Another contender in the race for the Academy Award for Best Picture is the hard hitting and controversial film Spotlight. Oscar bait movies tend to be a tad more challenging, thought provoking or shocking than the average release. Spotlight goes right for the jugular, telling the story of the journalists at the Boston Globe who exposed the massive cover-up of child molestation in the Catholic Church – subject matter not for the faint hearted, but a truly powerful and engaging film with a plot that needed to be told.
When Marty Baron (Liev Shreiber) takes over, as Editor at the Boston Globe his first act is to examine a story seemingly buried over decades. He enlists his investigative team ‘Spotlight’ to look into the many unresolved or ignored cases and reports of priests performing sex acts on children and getting away with it. The Spotlight team, headed by Walter ‘Robbie’ Robinson (Michael Keaton) agree to look into it further.

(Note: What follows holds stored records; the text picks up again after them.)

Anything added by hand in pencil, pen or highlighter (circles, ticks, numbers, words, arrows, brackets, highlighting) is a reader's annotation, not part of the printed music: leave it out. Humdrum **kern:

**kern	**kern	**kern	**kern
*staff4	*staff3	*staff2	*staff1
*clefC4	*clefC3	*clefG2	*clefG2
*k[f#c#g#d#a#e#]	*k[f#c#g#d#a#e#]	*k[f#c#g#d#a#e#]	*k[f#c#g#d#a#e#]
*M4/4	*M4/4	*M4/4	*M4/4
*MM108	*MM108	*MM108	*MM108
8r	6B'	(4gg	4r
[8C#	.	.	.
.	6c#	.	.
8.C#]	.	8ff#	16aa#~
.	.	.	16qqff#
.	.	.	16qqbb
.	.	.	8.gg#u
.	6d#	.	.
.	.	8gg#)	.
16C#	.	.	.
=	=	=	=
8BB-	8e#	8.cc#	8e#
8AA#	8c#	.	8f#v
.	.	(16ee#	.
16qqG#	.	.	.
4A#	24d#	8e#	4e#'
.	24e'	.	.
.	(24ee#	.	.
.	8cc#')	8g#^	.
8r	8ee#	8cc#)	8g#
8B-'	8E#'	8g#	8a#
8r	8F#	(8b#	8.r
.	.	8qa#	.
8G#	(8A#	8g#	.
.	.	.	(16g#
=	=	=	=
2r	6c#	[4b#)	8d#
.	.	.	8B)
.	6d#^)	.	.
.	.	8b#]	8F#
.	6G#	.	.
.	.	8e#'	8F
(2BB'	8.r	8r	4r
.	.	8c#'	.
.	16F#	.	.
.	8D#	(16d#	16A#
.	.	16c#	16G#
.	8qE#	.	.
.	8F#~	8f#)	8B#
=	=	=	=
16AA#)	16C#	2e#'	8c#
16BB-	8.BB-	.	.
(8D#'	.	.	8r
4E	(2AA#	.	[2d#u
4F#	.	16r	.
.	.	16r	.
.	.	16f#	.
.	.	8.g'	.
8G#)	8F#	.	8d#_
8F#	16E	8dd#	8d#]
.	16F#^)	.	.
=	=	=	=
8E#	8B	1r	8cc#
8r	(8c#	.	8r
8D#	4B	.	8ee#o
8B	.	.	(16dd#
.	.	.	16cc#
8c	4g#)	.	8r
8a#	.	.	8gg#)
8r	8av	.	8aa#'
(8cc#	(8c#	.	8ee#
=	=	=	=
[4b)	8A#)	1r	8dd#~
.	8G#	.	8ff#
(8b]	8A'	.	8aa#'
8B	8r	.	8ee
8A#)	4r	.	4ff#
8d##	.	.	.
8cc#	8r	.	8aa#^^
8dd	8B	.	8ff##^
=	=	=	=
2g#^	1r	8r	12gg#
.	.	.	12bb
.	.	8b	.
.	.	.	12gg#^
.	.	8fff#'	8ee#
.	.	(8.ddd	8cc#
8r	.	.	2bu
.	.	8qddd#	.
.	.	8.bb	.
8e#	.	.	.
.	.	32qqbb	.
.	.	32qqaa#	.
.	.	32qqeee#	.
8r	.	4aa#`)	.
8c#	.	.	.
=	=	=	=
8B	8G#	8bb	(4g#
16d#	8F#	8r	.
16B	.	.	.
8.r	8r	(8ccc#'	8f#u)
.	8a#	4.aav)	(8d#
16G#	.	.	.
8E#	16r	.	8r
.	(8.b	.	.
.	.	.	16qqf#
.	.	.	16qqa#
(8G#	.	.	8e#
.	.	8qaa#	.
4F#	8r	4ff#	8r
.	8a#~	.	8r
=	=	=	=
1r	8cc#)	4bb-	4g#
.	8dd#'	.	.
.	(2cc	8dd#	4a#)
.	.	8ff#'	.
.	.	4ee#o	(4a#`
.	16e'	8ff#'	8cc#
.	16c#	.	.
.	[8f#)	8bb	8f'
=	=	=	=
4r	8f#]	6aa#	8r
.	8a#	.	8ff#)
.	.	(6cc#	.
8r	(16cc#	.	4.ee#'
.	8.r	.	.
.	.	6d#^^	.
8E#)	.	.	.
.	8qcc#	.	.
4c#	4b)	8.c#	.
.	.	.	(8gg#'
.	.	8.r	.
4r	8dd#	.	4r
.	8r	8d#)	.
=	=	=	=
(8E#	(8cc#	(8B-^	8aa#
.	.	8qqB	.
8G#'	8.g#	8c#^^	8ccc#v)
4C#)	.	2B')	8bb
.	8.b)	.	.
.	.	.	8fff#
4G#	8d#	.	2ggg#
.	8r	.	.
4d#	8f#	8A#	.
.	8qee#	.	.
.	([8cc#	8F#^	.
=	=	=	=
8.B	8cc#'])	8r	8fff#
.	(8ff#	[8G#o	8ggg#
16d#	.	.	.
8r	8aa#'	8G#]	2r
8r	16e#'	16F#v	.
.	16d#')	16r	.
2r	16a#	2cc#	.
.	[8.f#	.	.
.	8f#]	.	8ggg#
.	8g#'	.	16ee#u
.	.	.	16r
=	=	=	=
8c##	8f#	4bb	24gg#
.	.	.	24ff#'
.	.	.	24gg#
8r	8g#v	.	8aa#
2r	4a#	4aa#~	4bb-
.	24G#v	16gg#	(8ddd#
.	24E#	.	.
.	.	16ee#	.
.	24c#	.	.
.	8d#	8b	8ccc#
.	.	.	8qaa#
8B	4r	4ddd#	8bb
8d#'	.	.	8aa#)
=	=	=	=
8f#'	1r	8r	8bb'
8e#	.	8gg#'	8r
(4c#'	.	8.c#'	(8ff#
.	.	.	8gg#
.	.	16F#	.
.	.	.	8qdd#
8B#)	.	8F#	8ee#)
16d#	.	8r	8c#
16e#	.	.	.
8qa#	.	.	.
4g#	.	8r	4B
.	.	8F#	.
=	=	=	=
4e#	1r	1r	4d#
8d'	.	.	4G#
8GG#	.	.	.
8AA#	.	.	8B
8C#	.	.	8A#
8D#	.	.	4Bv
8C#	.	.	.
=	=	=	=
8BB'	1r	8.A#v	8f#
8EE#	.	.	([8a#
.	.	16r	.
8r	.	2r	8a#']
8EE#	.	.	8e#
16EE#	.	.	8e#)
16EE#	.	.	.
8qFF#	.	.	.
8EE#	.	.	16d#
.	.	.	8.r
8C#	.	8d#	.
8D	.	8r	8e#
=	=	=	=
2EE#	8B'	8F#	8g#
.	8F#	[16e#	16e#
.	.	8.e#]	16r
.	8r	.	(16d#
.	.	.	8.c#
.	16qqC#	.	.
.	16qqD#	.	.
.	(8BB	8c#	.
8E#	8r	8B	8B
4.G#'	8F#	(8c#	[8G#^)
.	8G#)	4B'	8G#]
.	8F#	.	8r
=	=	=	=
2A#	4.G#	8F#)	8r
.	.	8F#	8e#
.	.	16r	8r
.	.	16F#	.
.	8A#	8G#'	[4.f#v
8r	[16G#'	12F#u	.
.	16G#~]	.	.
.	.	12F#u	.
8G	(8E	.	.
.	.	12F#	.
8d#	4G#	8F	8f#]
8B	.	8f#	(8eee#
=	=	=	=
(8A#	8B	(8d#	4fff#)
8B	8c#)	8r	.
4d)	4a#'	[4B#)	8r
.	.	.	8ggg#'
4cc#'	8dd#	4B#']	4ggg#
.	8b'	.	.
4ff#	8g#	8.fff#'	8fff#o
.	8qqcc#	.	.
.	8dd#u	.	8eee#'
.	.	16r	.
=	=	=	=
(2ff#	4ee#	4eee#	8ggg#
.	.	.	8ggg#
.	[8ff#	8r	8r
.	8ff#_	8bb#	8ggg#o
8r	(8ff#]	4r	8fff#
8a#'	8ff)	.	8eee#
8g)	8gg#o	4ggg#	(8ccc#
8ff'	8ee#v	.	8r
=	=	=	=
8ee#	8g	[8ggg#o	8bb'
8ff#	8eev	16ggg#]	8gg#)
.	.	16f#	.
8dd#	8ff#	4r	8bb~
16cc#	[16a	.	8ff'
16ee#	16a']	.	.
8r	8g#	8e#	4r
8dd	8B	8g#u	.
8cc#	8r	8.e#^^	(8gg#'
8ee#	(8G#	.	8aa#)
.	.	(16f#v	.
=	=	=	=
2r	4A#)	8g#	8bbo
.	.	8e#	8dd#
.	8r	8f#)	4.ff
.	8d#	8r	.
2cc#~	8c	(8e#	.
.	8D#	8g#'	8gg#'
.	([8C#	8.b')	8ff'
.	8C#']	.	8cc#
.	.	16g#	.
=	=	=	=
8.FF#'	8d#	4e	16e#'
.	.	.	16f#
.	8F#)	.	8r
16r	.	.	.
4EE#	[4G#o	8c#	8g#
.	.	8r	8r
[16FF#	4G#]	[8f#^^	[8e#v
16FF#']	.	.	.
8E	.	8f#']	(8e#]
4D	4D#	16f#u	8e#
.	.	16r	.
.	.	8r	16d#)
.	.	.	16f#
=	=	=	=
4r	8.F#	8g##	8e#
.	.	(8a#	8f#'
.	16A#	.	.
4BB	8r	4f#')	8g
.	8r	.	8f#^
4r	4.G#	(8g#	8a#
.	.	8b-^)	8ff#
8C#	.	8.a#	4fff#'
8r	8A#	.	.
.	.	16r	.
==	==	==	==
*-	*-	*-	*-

What they uncover is the biggest news story of the modern era, that is until; September 11 2001 terrorist attacks occur and the newsroom erupts into shambles. What remains is the four committed journalists of Spotlight who continue to probe and analyse their evidence of wrongdoing in the church and hope to expose a cabal extending back to the 1960’s and stretching beyond Boston, or even the United States for that matter.
Director Tom McCarthy commands a heavy movie; the tone is morose and dark and is that way the whole way through. It displays the hard work of the Spotlight team (Mark Ruffalo, Rachel McAdams, Brian D’Arcy James) the long-standing voices of those trying to expose the conspiracy and the bravery of the victims and survivors who came forward. As the plot thickens and details unravel the characters learn what we know all too well in 2016; this was a systemic issue stemming all the way back to the Vatican.
It’s not easy to make a film that directly criticises one of the most practiced faith of the Western World, but sometimes the truth hurts. Film is about telling lots of different stories and it is important to tell the true stories to inform the public as well as entertain. Spotlight is not for the faint of heart and it will leave you feeling hollow when the credits roll; either from emotional exhaustion or from stilted rage questing why this happened in the first place. However, Spotlight is essential viewing and a hot contender amongst many stellar films this Oscar season.